Yes! We really are! That’s something I haven’t found as much anywhere else. That’s why I think I feel so happy here. It really makes me so happy to be here because I think, “Yeah, this is my city just as much as it is anyone else’s.”
It is, and I’ll give you a secret.
What is it?
Harlem will be the new Brooklyn.
That’s what I think! I’ve heard that! And Queens is very cool, isn’t it?
It is cool. It’s the borough that’s perhaps a bit more under the radar. I suspect Queens residents might be smartly keeping it a secret.
[Laughs] But yeah, I’ve heard that about Harlem. So, did you ever think about going back home though?

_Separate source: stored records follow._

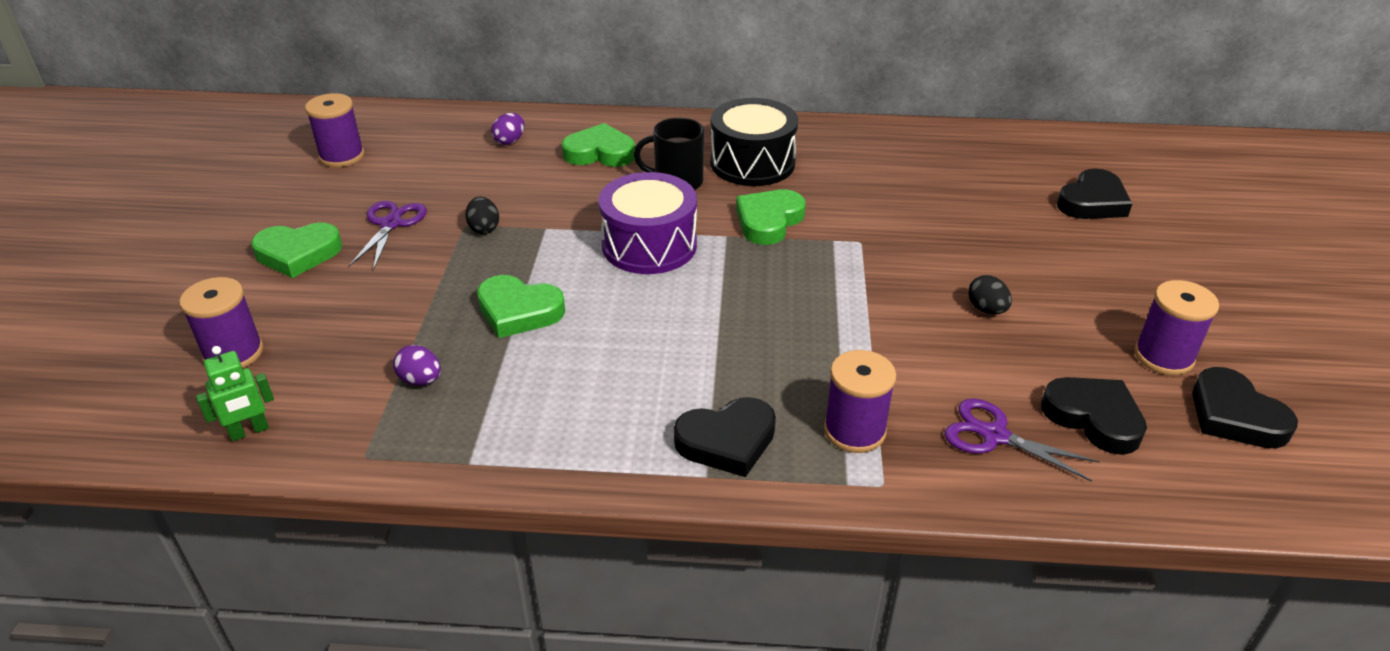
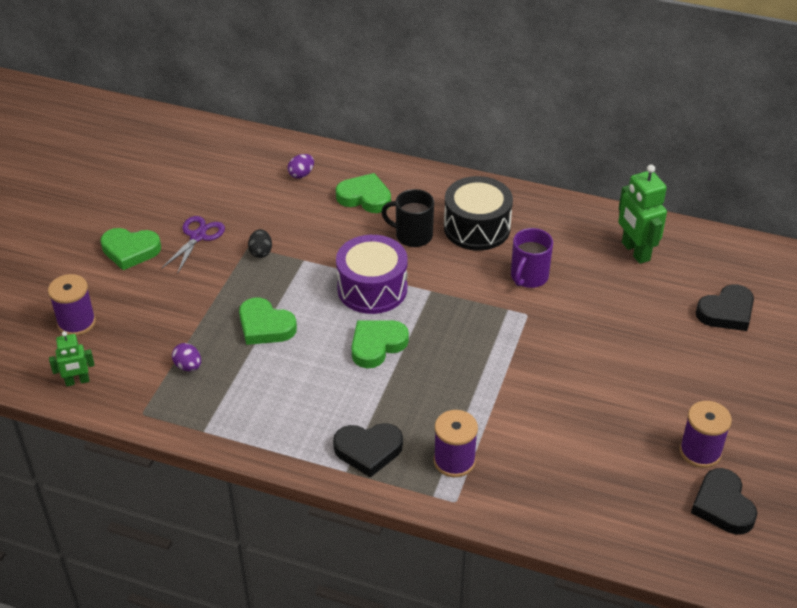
camera: 15 degrees right, 5 degrees up
purple spool [305,93,364,167] -> none
green heart [736,190,806,245] -> green heart moved to [351,320,409,368]
purple scissors [945,398,1100,482] -> none
black egg [968,275,1012,314] -> none
black heart [1041,377,1147,455] -> none
none -> purple mug [511,228,553,288]
none -> green robot [618,165,667,264]

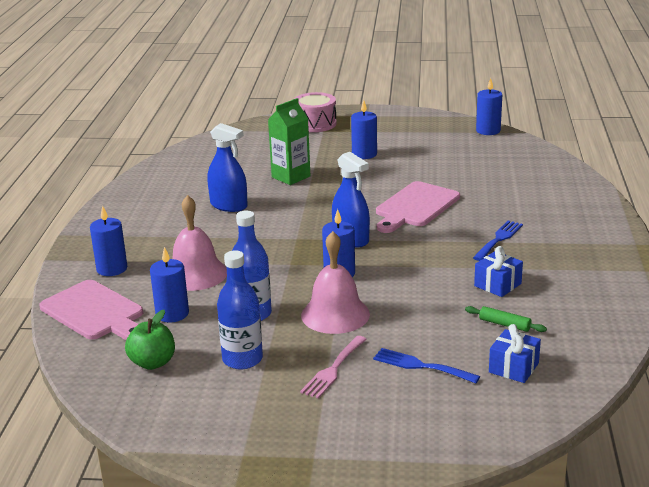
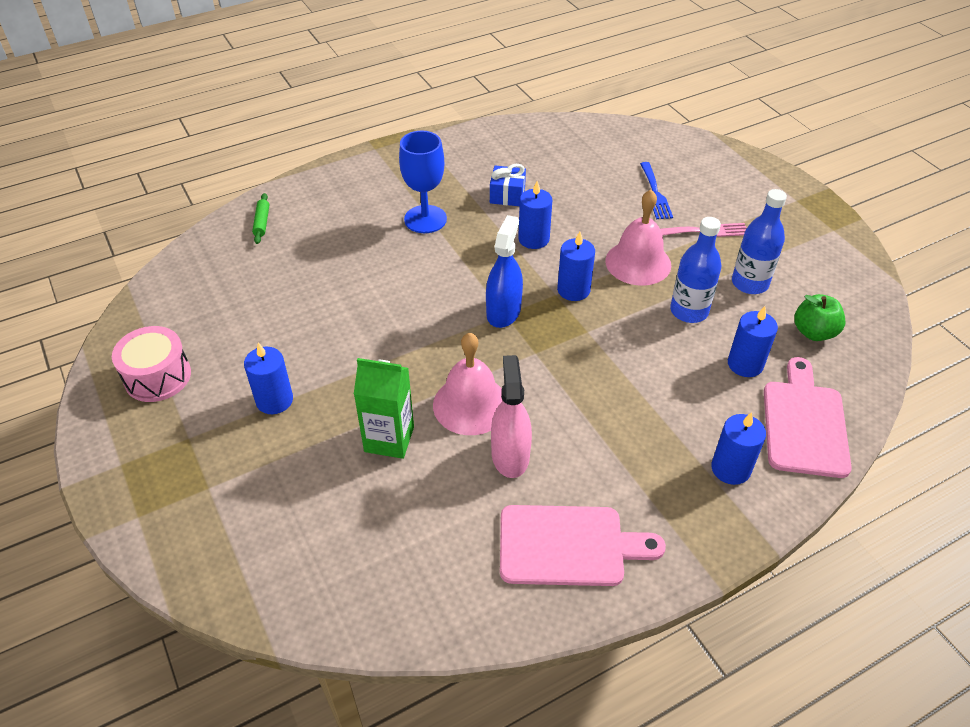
camera: 125 degrees left, 20 degrees up
pink bell [172,195,227,291] -> pink bell moved to [433,332,503,435]
blue spray bottle [207,123,248,212] -> pink spray bottle [491,355,532,478]
pink drum [294,92,337,132] -> pink drum moved to [112,326,191,402]
pink cutting board [376,181,460,233] -> pink cutting board moved to [500,505,666,586]
green rolling pin [465,306,547,332] -> green rolling pin moved to [252,193,269,244]
blue fork [473,221,523,261] -> blue goblet [399,131,447,233]
blue candle [476,78,502,135] -> blue candle moved to [518,181,552,249]
blue gift [489,324,541,383] -> none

Maybe a little bit. But you know how it is. You say you’ll just stay for a year, and then you figure you’ll just do this one more thing, and then you meet someone, and then before you know it, it’s 5 years. And so on.
Then you’re a New Yorker.
That’s exactly right. That’s most people’s story I guess.
Same thing [with Eilis]. Who knows what would have happened if she wasn’t married to Tony and she’d gone back home and she didn’t have anything tying her to New York? I think she needs him in order to give her that push to go back to New York. She needs that responsibility, almost and that tie to New York.
Definitely. But even without him, you can see that she is both an insider and an outsider [back in Ireland].
As soon as you move away, that’s the way you’re always going to be.
Exactly. Something is different but you don’t quite know what.
I’m sure you found that. For me, that was the saddest thing about moving away. I realized I’m never just going to be completely at home [in Ireland] again. There will be a part of me that will only feel comfortable and safe there because at the end of the day, home is home and Ireland will always be my absolute home. But there is another part of me that wakes up when I’m in New York that Ireland won’t give me. I think everyone has that.
That makes you a richer person.
Absolutely. Once you can wrap your head around that, it’s great.